I'll keep this very short. The recent U.S. Elections, possibly the world's most important global event, are now over, and one of the biggest takeaways from it would undoubtedly have to be the sheer impact that a cyber security breach can have today.
In fact, professionally speaking, if one were to consider the impact of a cyber security breach, the recent breaches of the DNC and Mr. Podesta's Gmail account, albeit so amateur, would have to be possibly the world's biggest cyber security breach yet.
Why? Because these simple breaches resulted in the compromise of the confidentiality of vast amounts of an entity's sensitive private data (i.e. 1000s of emails of the DNC and Mr. John Podesta), the public disclosure of which is widely believed to have influenced the outcome of arguably the most important event on the planet, the election of the President of the United States.
In fact, the Director of the NSA, Admiral Michael Rogers recently said that there shouldn't be "any doubt in anyone's mind" that there was "a conscious effort made by a nation state" to sway the result of the 2016 presidential election.
If you can impact the most powerful office in the world, you can potentially impact the future of mankind as well as the planet. Since these cyber security breaches impacted the most powerful office in the world, they'd have to be the world's biggest yet.
In light of these breaches, there's been talk about the need for and role of cyber weapons to bolster America's cyber defenses.
[ (If I may digress for a bit.) Begin Digression]
Speaking of Cyber Security Weapons
Given cyber security's paramount importance in today's world, and the growing role that cyber warfare plays in modern warfare, the need for and the importance of cyber security weapons is becoming clearer. Reportedly, recently the U.S. Government may have been signaling more emphasis on developing cyber weapons to deter attacks, punish intruders and tackle adversaries.
Speaking of cyber security weapons, interestingly, unlike military weapons (e.g. conventional and nuclear weapons) which have traditionally and primarily been in the hands of and controlled by governments, since the development and deployment of cyber security weapons only requires technical cyber security expertise (, not massive infrastructures (e.g. materials, factories, bases, launch pads, personnel, deployment vehicles, satellites etc.)), they could actually be moderately easily developed as well as controlled by non-government entities (e.g. $B corporations) and potentially be used by not just governments (nations) to aid, assist and gain superiority in modern (and cyber) warfare and diplomacy, but also by business organizations alike to influence business and political outcomes, such as to influence elections in other nation states (e.g. Russia.)
Given today's super highly digitally connected world, cyber security weapons are likely to play a prominent role in global affairs.

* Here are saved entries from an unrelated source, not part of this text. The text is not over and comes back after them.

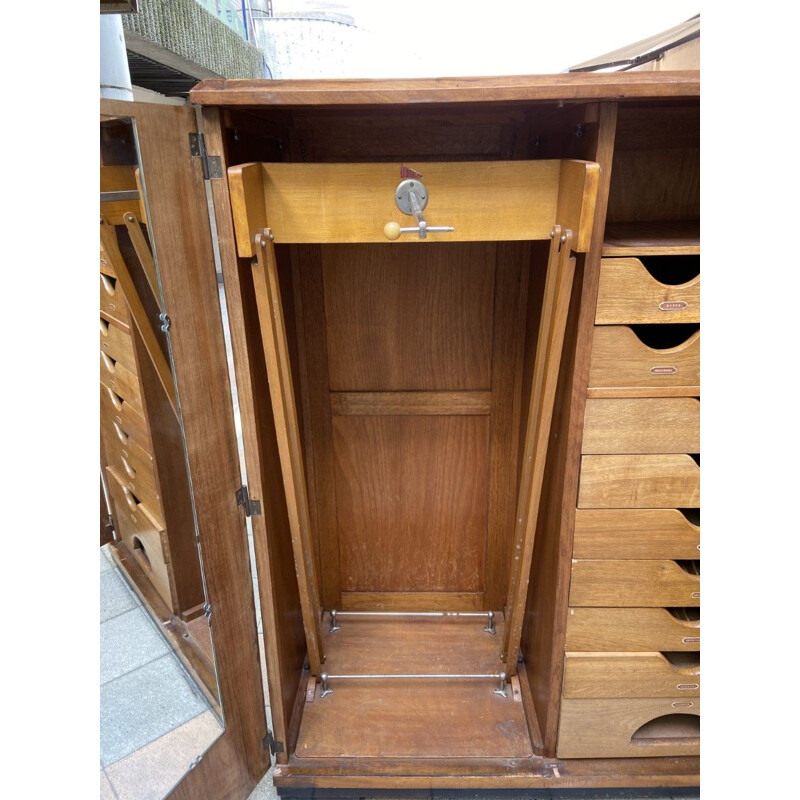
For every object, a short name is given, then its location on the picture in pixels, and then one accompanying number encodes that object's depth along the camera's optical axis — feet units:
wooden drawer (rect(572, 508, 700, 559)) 4.09
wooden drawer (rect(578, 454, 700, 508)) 3.96
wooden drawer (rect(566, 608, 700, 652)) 4.35
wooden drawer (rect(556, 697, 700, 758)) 4.58
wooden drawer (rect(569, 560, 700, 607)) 4.22
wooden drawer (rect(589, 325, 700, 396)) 3.70
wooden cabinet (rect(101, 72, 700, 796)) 3.50
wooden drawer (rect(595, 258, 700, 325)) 3.54
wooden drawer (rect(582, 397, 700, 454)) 3.83
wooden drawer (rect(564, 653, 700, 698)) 4.44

(By the way, I only happen to know a thing or two about cyber security weapons since we recently built one, primarily to serve as a deterrent, and to demonstrate the sheer technical superiority (defensive and offensive capabilities) in the cyber security space that exists today for the protection of the business and national security interests of the United States and its allies.)
[End of Digression]
Of all the major recent cyber security breaches (Snowden, Target, JP Morgan, Sony, Anthem, OPM etc.), in terms of impact, the recent breaches of the DNC & Mr. Podesta's Gmail account may possibly have been the biggest cyber security breach(es) yet.
Oh and I say yet because today it is entirely possible to develop powerful cyber security payloads/weapons that could possibly automate the compromise/destruction of a specific organization or a vast number thereof, in a specific nation, or many thereof.
We care deeply about cyber security.